Nie tylko Lewandowski! El Clasico bez kolejnej ważnej postaci? "Nie wiem, czy będzie"
Już w sobotę 28 października kibiców piłki nożnej na całym świecie czeka nie lada wydarzenie. Mowa bowiem o kolejnej odsłonie El Clasico, czyli starcia Barcelony z Realem Madryt. Wiele wskazuje na to, że tym razem spotkanie odbędzie się w obecności prezesa "Królewskich", Florentino Pereza, aczkolwiek pozostanie to niewiadomą aż do pierwszego gwizdka.
Ktoś, kto nie śledzi na co dzień wydarzeń futbolowych z Półwyspu Iberyjskiego może być zaskoczony takimi doniesieniami. Wszak sternik Realu Madryt jest stałym bywalcem meczów z udziałem swojego zespołu, zwłaszcza podczas tak prestiżowych starć jak te z FC Barcelona.
Warto jednak podkreślić, że Perez oraz inni oficjele klubu ze stolicy Hiszpanii nie zjawili się na ostatnim El Clasico, którego gospodarzem była "Duma Katalonii". A to ze względu na głośną w kraju aferę "Negreiry". FC Barcelona została oskarżona o wręczanie łapówek wiceszefowi sędziów, który miał wpływać na innych arbitrów i korzystne podejmowanie decyzji względem "Blaugrany". Jednym z zagorzałych zwolenników ukarania klubu był Real, a jego włodarze z Perezem na czele w ramach oskarżeń, postanowili nie zjawiać się na Camp Nou podczas ostatniego starcia z Barceloną.
ZOBACZ TAKŻE: Iwanow: Europa da się lubić. Ale tylko jeśli punktujesz
Mimo że wyrok w tej sprawie jeszcze nie zapadł i Barcelonie nadal grożą poważne reperkusje, to relacje na linii klub ze stolicy Katalonii - "Królewscy" najprawdopodobniej uległy poprawie.

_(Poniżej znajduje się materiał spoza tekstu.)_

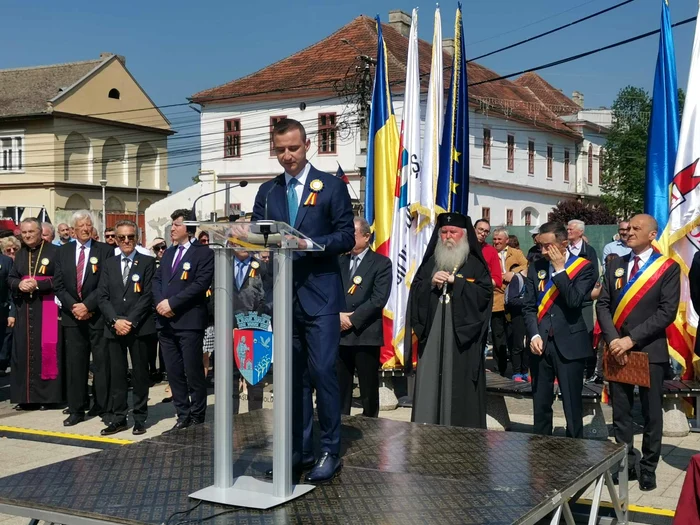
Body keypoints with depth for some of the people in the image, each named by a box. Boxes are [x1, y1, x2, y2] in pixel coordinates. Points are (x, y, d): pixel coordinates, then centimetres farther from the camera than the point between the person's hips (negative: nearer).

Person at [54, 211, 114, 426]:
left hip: (98, 315, -3)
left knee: (102, 363, 3)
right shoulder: (63, 252, 11)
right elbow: (58, 284, 6)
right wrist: (73, 306, -7)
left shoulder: (104, 250, 0)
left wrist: (87, 305, -13)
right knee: (74, 363, 3)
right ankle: (77, 409, 9)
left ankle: (102, 406, 12)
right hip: (72, 315, 3)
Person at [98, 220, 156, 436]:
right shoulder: (109, 264, 13)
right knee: (117, 374, 5)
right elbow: (103, 297, 6)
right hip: (113, 327, 3)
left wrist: (130, 321, -13)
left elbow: (148, 296, -6)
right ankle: (118, 418, 10)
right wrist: (115, 321, -9)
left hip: (139, 327, -3)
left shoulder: (148, 263, 2)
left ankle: (140, 418, 9)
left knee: (140, 373, 3)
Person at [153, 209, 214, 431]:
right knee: (173, 371, 9)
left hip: (189, 321, -7)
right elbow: (157, 279, 14)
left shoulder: (204, 252, -4)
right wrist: (160, 302, -5)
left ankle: (197, 418, 10)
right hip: (165, 321, 7)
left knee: (193, 371, -2)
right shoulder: (168, 252, 19)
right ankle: (183, 415, 18)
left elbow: (201, 284, -15)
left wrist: (172, 302, -16)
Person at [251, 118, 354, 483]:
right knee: (293, 376, 9)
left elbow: (346, 237, -4)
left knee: (322, 371, -8)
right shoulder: (267, 192, 14)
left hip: (319, 294, -4)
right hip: (282, 295, 4)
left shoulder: (332, 186, 1)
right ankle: (299, 450, 17)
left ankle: (331, 451, 2)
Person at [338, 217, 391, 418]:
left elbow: (379, 299, -10)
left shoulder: (381, 263, 0)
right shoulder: (339, 261, 15)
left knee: (369, 391, 4)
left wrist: (353, 319, -12)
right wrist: (338, 315, -9)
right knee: (339, 390, 7)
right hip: (340, 334, 4)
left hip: (366, 334, -4)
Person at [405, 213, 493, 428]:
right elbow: (415, 291, 9)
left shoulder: (475, 264, 5)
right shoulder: (430, 263, 15)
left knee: (458, 385, -4)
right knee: (430, 384, 1)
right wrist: (431, 283, -9)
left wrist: (456, 282, -12)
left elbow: (485, 293, -7)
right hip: (432, 334, 3)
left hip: (462, 336, -3)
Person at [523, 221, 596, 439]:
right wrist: (534, 335, -6)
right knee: (540, 404, 11)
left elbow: (575, 301, -18)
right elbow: (529, 306, 7)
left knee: (572, 406, 1)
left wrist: (560, 270, -15)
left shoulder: (583, 267, -4)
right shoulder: (536, 268, 9)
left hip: (569, 345, -4)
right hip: (540, 344, 4)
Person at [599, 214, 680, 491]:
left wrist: (632, 339, -17)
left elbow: (667, 311, -12)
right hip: (617, 349, 4)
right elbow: (603, 304, 5)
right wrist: (613, 339, -10)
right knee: (620, 413, 9)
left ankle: (648, 468, 20)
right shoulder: (616, 265, 9)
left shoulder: (668, 267, -4)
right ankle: (626, 464, 21)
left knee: (651, 414, 7)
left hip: (650, 350, -3)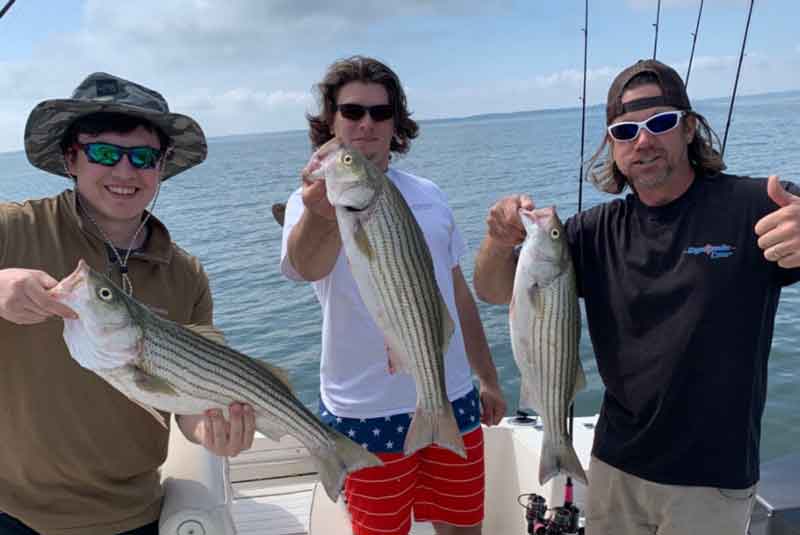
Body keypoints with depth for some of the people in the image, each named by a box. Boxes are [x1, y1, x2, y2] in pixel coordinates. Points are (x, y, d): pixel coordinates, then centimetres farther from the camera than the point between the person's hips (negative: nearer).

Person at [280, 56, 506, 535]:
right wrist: (319, 214, -56)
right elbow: (306, 267, -34)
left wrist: (489, 379, 15)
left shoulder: (429, 195, 5)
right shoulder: (316, 200, -10)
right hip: (368, 412, -4)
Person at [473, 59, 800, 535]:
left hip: (713, 481, -3)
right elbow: (493, 292, -1)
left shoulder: (754, 206, -13)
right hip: (615, 467, 3)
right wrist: (501, 242, -23)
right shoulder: (599, 231, -1)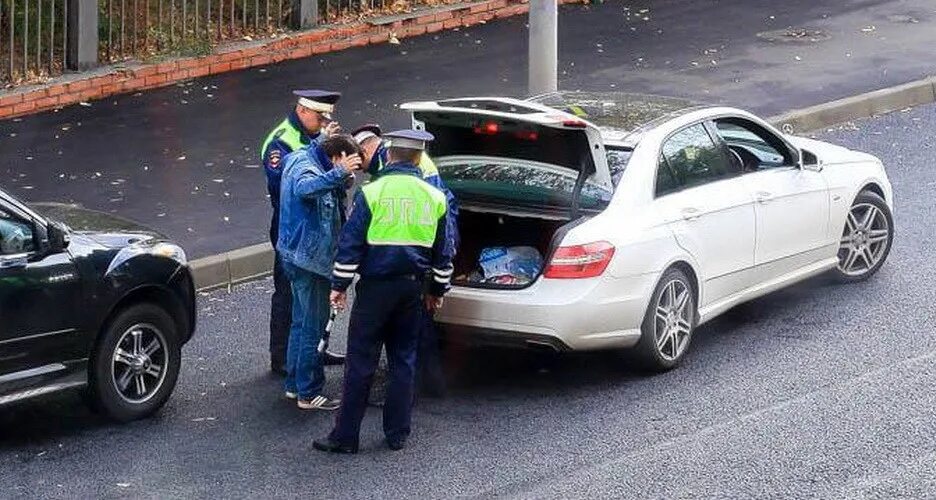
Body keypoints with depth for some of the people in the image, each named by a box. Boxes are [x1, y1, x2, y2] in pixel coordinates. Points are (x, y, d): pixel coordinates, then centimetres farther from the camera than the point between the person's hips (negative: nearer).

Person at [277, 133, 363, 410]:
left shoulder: (300, 158, 9)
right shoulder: (306, 169, -23)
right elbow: (305, 188, -46)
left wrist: (344, 177, 3)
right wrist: (338, 173, -61)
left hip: (297, 256, 11)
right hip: (309, 258, -11)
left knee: (302, 322, 20)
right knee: (314, 327, -3)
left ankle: (294, 384, 30)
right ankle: (309, 393, 3)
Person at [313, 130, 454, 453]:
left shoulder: (372, 193, -10)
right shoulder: (434, 198, 3)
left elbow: (350, 244, -9)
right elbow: (443, 252, 11)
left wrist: (339, 285, -1)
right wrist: (437, 290, 22)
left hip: (376, 287, -4)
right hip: (412, 287, 4)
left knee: (360, 362, 0)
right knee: (403, 360, 13)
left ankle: (345, 436, 2)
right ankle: (397, 434, 16)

Prezes Barcy, Joan Laporta zaapelował za pośrednictwem katalońskiego radia o przybycie Pereza na stadion olimpijski, gdzie swoje mecze w tym sezonie rozgrywa ekipa Xaviego Hernandeza.
- Moje relacje z Florentino (Perezem - przyp. red.) są prawidłowe. Nie wiem, czy zjawi się na meczu. Ostatnio go zabrakło. Chciałbym, żeby przyjechał, ponieważ El Clasico to najlepsze widowisko na świecie i byłoby dobrze, gdyby oba zespoły miały swoich reprezentantów podczas meczu - rzekł Laporta.
Czy Perez wysłucha prośby swojego vis-a-vis i przyjmie zaproszenie? O tym przekonamy się w sobotni wieczór.
Warto zaznaczyć, że nie tylko obecność sternika Realu podczas El Clasico jest znakiem zapytania. Dotyczy to również Roberta Lewandowskiego, który wraca po kontuzji stawu skokowego i obecnie trwa wyścig z czasem, aby kapitan naszej kadry mógł wystąpić w tak prestiżowym spotkaniu.